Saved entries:
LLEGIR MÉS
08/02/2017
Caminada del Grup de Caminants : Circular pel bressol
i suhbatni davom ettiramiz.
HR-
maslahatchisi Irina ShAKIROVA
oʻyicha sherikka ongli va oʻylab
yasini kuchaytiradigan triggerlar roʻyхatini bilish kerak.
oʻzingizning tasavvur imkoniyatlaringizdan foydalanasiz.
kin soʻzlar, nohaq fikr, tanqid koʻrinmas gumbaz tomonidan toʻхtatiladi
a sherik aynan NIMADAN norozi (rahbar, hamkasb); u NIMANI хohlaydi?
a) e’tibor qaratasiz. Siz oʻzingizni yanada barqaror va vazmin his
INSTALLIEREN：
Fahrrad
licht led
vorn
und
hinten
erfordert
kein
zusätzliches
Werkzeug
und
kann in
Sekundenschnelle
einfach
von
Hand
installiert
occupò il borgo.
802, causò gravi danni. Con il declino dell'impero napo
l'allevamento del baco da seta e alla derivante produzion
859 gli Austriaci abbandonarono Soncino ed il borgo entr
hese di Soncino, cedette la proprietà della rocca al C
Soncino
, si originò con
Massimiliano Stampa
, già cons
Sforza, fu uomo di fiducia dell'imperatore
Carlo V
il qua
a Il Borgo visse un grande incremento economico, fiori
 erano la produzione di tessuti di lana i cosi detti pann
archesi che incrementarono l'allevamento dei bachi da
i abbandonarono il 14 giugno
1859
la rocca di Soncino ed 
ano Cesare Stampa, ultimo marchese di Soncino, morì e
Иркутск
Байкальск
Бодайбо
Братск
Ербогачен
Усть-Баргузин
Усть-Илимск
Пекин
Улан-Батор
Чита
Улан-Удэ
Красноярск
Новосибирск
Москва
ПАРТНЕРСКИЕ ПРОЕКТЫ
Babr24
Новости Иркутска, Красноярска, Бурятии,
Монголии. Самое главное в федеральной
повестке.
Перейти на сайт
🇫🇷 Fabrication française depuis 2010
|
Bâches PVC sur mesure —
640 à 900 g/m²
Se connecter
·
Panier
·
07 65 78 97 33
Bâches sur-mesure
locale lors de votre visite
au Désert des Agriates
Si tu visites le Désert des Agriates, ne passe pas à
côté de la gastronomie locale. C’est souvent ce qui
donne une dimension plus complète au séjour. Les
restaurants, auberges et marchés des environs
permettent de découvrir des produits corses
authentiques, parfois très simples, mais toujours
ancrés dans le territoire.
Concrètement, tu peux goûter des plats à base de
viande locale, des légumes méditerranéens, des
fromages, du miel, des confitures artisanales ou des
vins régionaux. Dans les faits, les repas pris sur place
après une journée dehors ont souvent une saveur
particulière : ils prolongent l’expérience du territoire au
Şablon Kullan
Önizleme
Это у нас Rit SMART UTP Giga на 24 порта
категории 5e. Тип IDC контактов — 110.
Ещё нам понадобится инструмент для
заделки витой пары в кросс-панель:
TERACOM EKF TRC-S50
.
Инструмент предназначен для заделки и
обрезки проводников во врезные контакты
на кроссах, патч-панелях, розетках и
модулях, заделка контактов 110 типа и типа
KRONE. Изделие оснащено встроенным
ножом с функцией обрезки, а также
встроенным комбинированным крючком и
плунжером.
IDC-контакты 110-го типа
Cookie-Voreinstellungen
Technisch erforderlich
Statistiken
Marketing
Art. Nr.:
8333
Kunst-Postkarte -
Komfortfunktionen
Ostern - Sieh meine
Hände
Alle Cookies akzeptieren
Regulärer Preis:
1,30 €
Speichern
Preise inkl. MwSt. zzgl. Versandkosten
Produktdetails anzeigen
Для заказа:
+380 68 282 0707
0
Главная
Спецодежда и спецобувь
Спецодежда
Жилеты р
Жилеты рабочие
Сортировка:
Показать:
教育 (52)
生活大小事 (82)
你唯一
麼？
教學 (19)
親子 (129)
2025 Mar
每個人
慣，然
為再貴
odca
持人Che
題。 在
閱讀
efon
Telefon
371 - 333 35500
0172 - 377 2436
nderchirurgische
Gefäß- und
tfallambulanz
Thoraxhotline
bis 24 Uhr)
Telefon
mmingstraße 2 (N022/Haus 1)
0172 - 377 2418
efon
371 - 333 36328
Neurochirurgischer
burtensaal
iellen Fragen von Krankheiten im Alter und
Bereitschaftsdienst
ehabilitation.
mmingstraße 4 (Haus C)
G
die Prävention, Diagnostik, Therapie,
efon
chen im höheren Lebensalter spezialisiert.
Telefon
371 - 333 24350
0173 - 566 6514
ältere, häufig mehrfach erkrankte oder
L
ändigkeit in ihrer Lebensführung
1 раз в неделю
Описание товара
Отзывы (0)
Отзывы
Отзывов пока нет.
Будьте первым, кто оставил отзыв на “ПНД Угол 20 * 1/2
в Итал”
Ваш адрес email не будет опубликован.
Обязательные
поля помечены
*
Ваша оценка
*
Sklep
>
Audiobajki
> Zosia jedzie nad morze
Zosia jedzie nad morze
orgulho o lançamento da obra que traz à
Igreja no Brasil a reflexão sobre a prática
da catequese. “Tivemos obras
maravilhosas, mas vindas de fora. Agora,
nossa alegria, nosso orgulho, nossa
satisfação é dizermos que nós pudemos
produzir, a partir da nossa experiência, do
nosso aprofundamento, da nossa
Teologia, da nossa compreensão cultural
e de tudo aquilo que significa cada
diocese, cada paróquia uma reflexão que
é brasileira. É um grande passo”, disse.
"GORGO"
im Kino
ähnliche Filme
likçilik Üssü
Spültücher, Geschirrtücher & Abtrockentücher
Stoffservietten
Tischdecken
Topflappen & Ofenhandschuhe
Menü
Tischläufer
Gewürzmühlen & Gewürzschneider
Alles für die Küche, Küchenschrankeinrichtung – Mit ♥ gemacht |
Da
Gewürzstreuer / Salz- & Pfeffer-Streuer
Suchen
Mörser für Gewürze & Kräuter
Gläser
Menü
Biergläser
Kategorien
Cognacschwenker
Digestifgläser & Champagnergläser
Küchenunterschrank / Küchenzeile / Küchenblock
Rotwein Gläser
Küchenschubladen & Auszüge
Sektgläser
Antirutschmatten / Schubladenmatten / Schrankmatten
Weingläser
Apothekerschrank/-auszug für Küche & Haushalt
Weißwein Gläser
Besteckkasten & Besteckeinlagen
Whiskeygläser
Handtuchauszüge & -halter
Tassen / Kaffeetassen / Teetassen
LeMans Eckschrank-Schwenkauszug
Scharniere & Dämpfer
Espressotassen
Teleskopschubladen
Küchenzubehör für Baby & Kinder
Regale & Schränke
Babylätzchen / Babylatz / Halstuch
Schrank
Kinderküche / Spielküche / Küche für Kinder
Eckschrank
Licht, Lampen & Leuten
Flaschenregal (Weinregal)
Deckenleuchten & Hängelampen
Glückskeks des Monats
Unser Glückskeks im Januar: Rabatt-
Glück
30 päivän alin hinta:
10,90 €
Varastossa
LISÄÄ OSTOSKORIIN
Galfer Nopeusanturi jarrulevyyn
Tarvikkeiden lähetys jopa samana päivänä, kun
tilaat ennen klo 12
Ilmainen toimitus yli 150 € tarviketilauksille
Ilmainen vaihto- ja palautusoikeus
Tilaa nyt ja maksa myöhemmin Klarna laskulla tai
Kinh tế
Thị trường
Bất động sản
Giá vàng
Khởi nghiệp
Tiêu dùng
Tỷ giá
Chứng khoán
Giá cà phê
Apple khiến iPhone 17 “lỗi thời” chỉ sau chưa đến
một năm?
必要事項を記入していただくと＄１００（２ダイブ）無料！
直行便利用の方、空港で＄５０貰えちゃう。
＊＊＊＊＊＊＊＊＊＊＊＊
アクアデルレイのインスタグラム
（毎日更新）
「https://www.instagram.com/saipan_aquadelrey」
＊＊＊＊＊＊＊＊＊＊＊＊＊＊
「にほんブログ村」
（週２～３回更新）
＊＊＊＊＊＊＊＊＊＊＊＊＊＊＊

AIM OF THE EXERCISE: Convert the lines starting at the first one and ending at the line that contains "kin soʻzlar, nohaq" into a JSON list of strings, one per line, with blank lines left out.

TASK RESULT:
[
  "LLEGIR MÉS",
  "08/02/2017",
  "Caminada del Grup de Caminants : Circular pel bressol",
  "i suhbatni davom ettiramiz.",
  "HR-",
  "maslahatchisi Irina ShAKIROVA",
  "oʻyicha sherikka ongli va oʻylab",
  "yasini kuchaytiradigan triggerlar roʻyхatini bilish kerak.",
  "oʻzingizning tasavvur imkoniyatlaringizdan foydalanasiz.",
  "kin soʻzlar, nohaq fikr, tanqid koʻrinmas gumbaz tomonidan toʻхtatiladi"
]